**Work required:**
How many lines in the data below contain the string "军工基金"? Reply with the number alone.

________________________________________

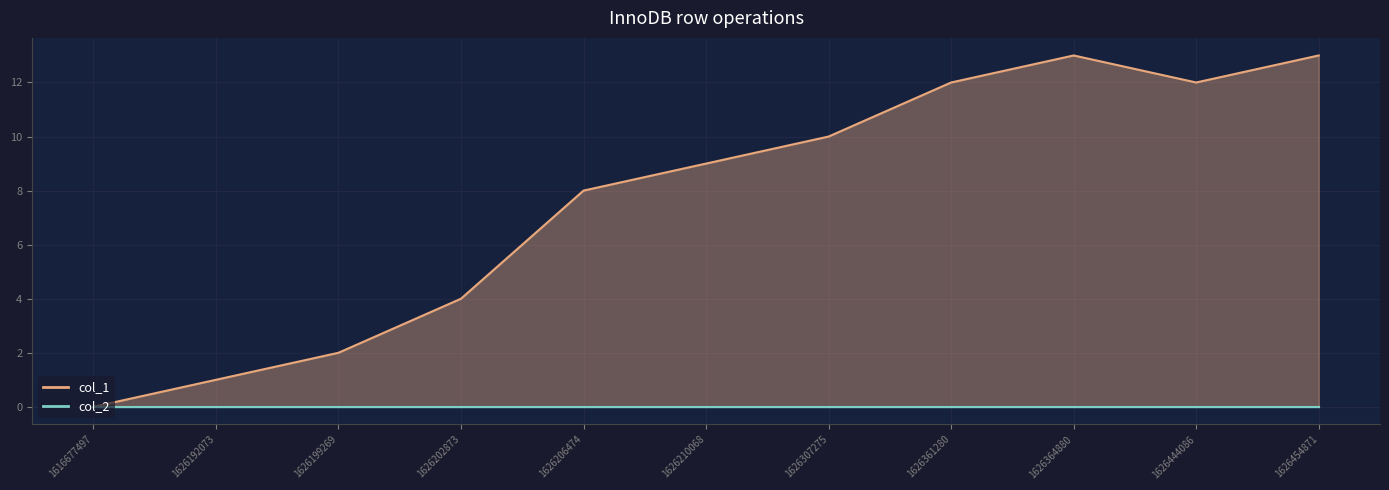

Rank the series by their average value, from highest to lowest.

col_1_line, col_2_line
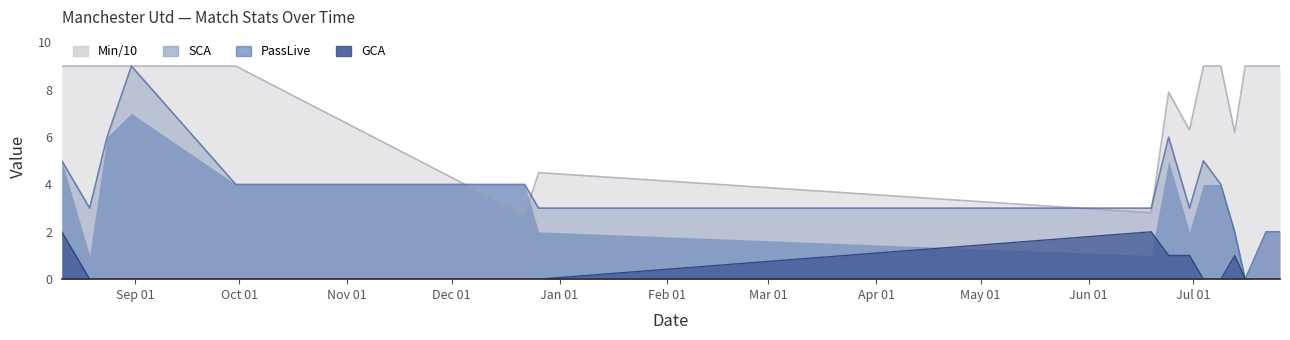

Which series has the widest spread of values?

SCA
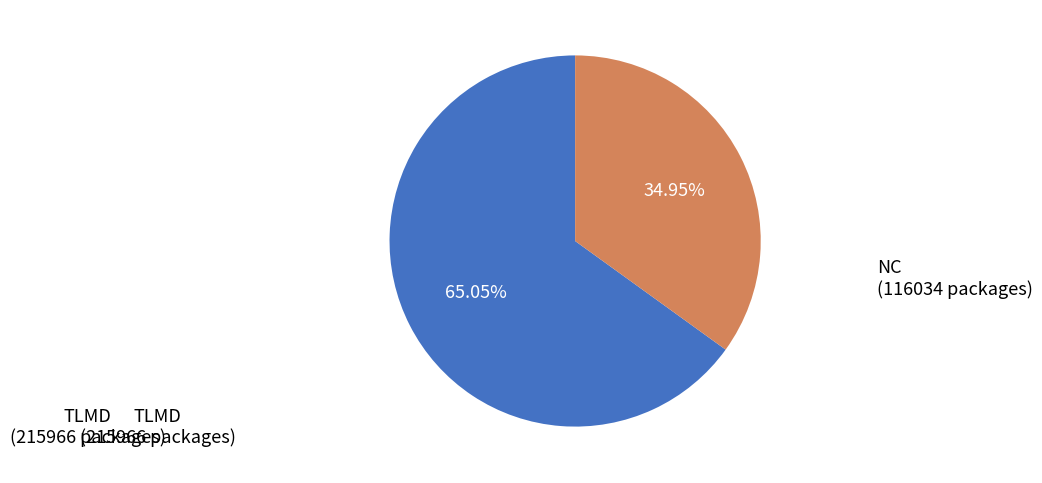

Is there a majority slice in this chart?

Yes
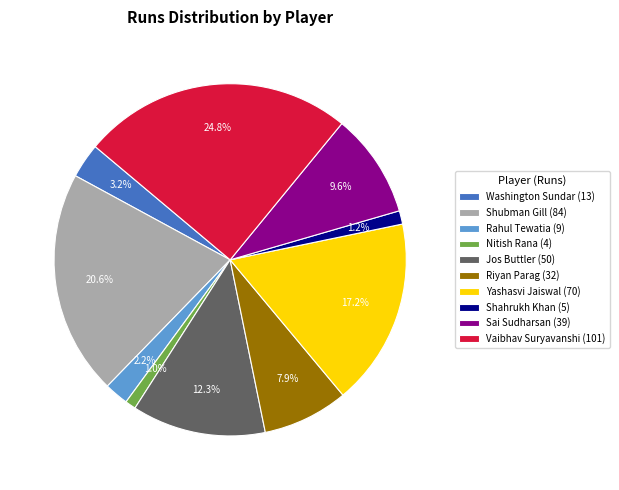

What is the largest slice in the pie chart?

Vaibhav Suryavanshi (101)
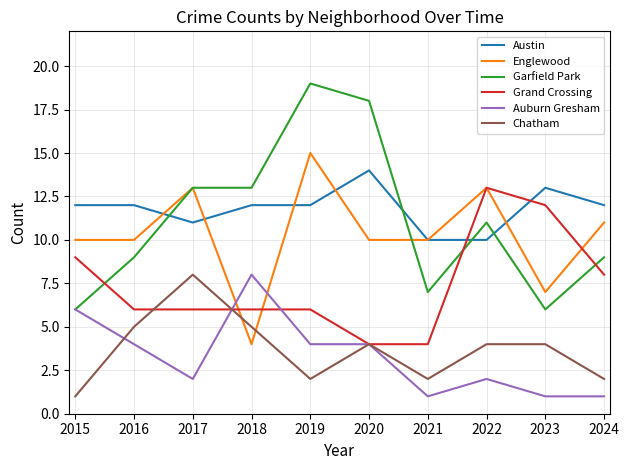

Reading left to right, what are all the values shown in this chart?

Austin: 12	12	11	12	12	14	10	10	13	12
Englewood: 10	10	13	4	15	10	10	13	7	11
Garfield Park: 6	9	13	13	19	18	7	11	6	9
Grand Crossing: 9	6	6	6	6	4	4	13	12	8
Auburn Gresham: 6	4	2	8	4	4	1	2	1	1
Chatham: 1	5	8	5	2	4	2	4	4	2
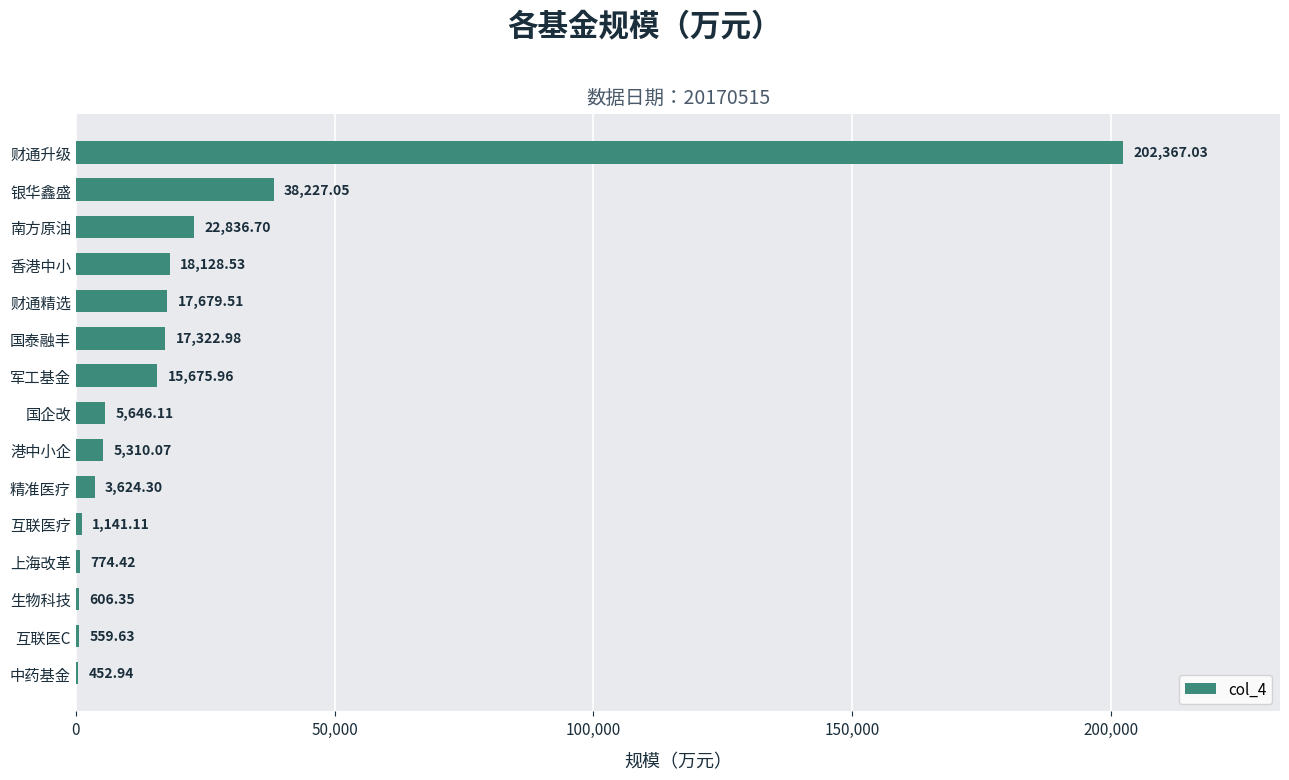

Between 互联医C and 军工基金, which is larger?

军工基金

________________________________________

**Task result:**
2